Opening Date for Asphalt Green Is Once Again Uncertain

The gym floor of the Battery Park City community center was removed as a result of flood damage. The swimming pool is still waiting to be emptied. Photo by Carl Glassman/Tribeca Trib

Battery Park City residents eager to start working out or swimming laps at Asphalt Green—recently targeted to open early this month—might want to put away their gym shorts and goggles for a while. Flooding from Sandy has complicated contract negotiations and left the center once again without an opening date.

“There were financial assumptions about [Asphalt Green’s] pre-opening costs and how that was going to be allocated between the Authority and Asphalt Green because there is a sharing of that expense,” Battery Park City Authority Chairman Dennis Mehiel told the Trib on Tuesday. “The pre-opening expenses now are in somewhat disarray.”

The Battery Park City Authority had announced just days before the storm that it had come to a resolution over protracted contract negotiations with operator Asphalt Green and hoped to have a contract signed and the $55 million center open by Dec. 1. The center, built and furnished by the Authority, was originally slated to open in November 2011.

Part of the uncertainty now, Mehiel told the Trib, is whether Asphalt will be able to open in time to operate its summer camp, a “critical component” of its ability to make a financial go of it.

“If it turned out that they couldn’t do that, it would cause a material change to the financing,” he said.

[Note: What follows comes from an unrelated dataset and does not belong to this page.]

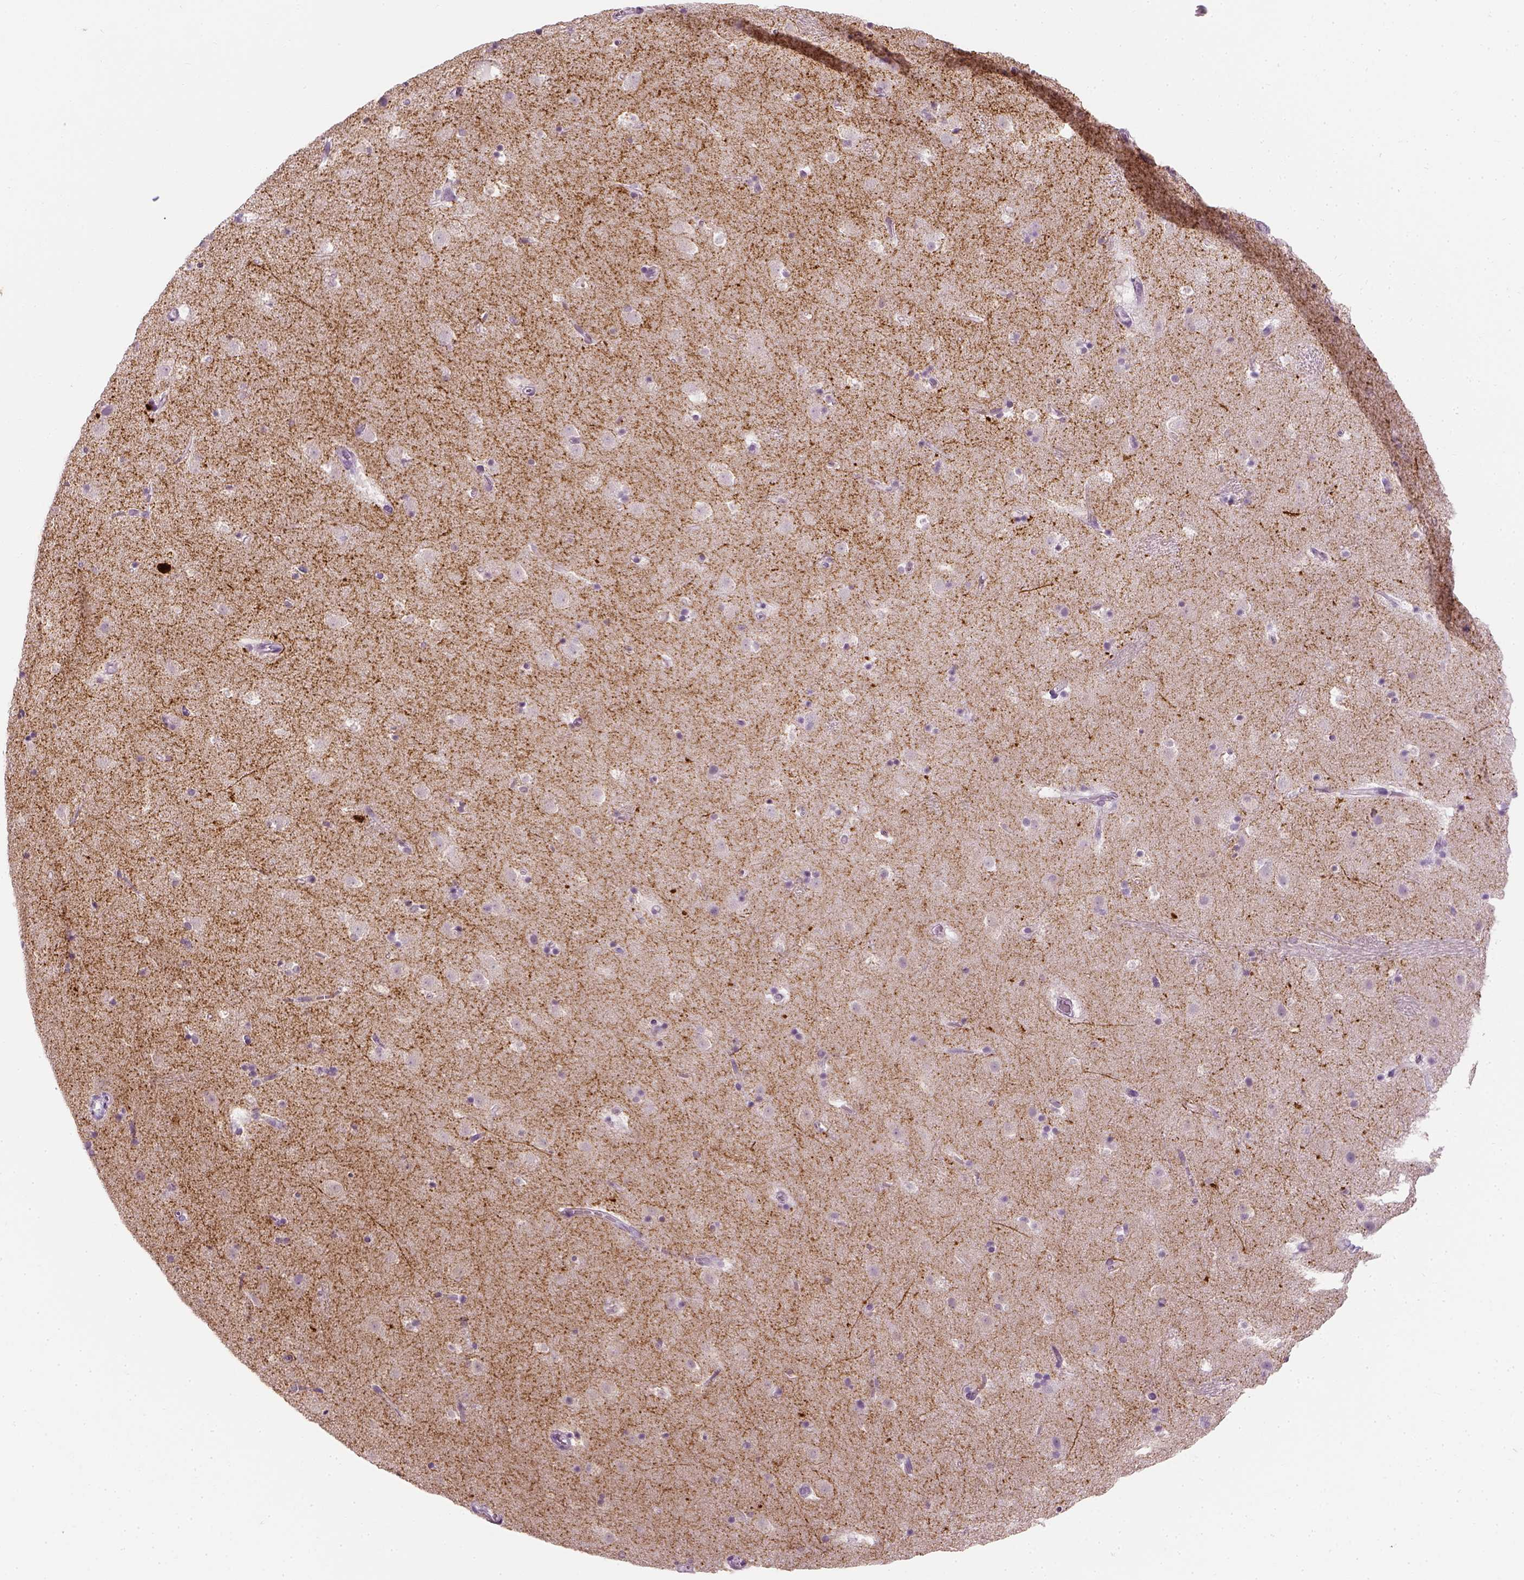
{"staining": {"intensity": "negative", "quantity": "none", "location": "none"}, "tissue": "caudate", "cell_type": "Glial cells", "image_type": "normal", "snomed": [{"axis": "morphology", "description": "Normal tissue, NOS"}, {"axis": "topography", "description": "Lateral ventricle wall"}], "caption": "A high-resolution micrograph shows immunohistochemistry staining of normal caudate, which displays no significant expression in glial cells.", "gene": "TH", "patient": {"sex": "male", "age": 37}}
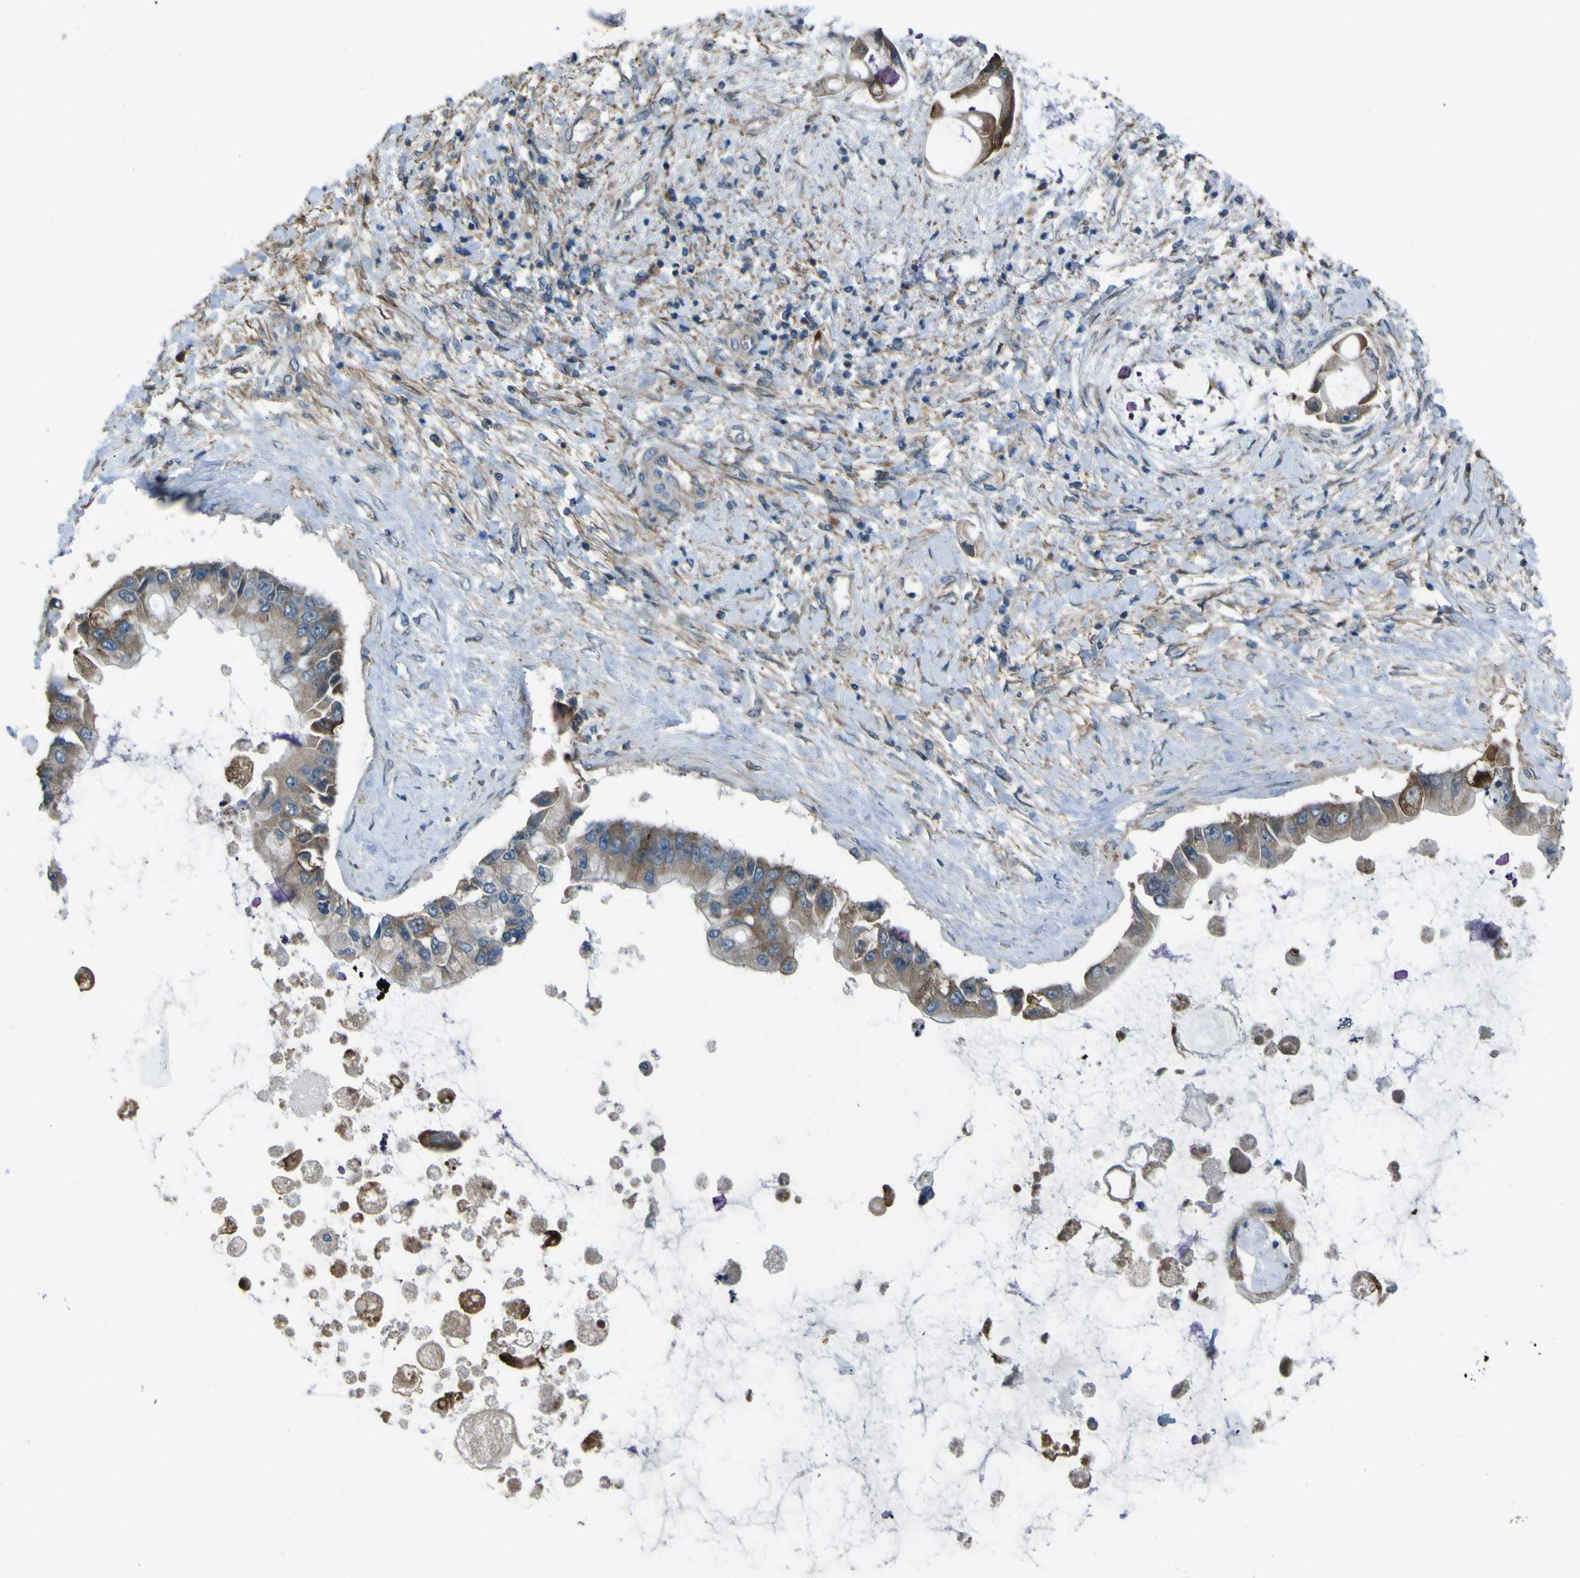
{"staining": {"intensity": "moderate", "quantity": ">75%", "location": "cytoplasmic/membranous"}, "tissue": "liver cancer", "cell_type": "Tumor cells", "image_type": "cancer", "snomed": [{"axis": "morphology", "description": "Cholangiocarcinoma"}, {"axis": "topography", "description": "Liver"}], "caption": "Immunohistochemistry (IHC) histopathology image of liver cancer stained for a protein (brown), which exhibits medium levels of moderate cytoplasmic/membranous expression in about >75% of tumor cells.", "gene": "NAALADL2", "patient": {"sex": "male", "age": 50}}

If Asphalt is able to run its summer camp, he said, contract concessions negotiated before the storm will remain “close” to where they were. The changes, made in closed-door meetings between the Authority and Asphalt Green were aimed at eliminating substantial financial risks for the Authority. Mehiel said in October that the original contract, negotiated under the leadership of former BPCA president James Cavanaugh, would have left the Authority on the hook for any potential losses sustained by Asphalt Green—an estimated $1.2 million in the first year alone.

Asphalt Green’s marketing director, Christina Klapper,  did not return a request for comment

Although the extent of the damage is uncertain, flooding on the ground floor and basement of the center—which was completely constructed and furnished—has affected the heating system, swimming pool and gym floors.

“There are a lot of things, too, that are interdependent on each other,” Authority spokesman Matthew Monahan told the Community Board’s Battery Park City Committee Tuesday evening.

For example, in order to replace hardwood floors damaged by flooding, the space must be heated to a certain temperature. Heating the center depends on boilers, which may have to be replaced and then re-inspected by the Department of Buildings. Depending on the extent of the damage, other areas of the building may also need to be re-inspected, said Authority executive assistant Anne Fenton. The Authority had claimed last year that many of its delays were due to the arduous city permitting and inspection process.

The Authority will also need to empty and clean the Olympic-sized swimming pool.

“There are 180,000 gallons of water that are going to have to be drained out of the pool,” Monahan said.

The Authority is about two to three weeks away from completing a thorough assessment of the damage, Mehiel said at the Authority’s monthly meeting on Tuesday, in response to a question during the meeting from BatteryTV blogger Steven Greer.

“Until we know those dates we don’t know the financial implication of that damage either to ourselves or to Asphalt,” Mehiel said.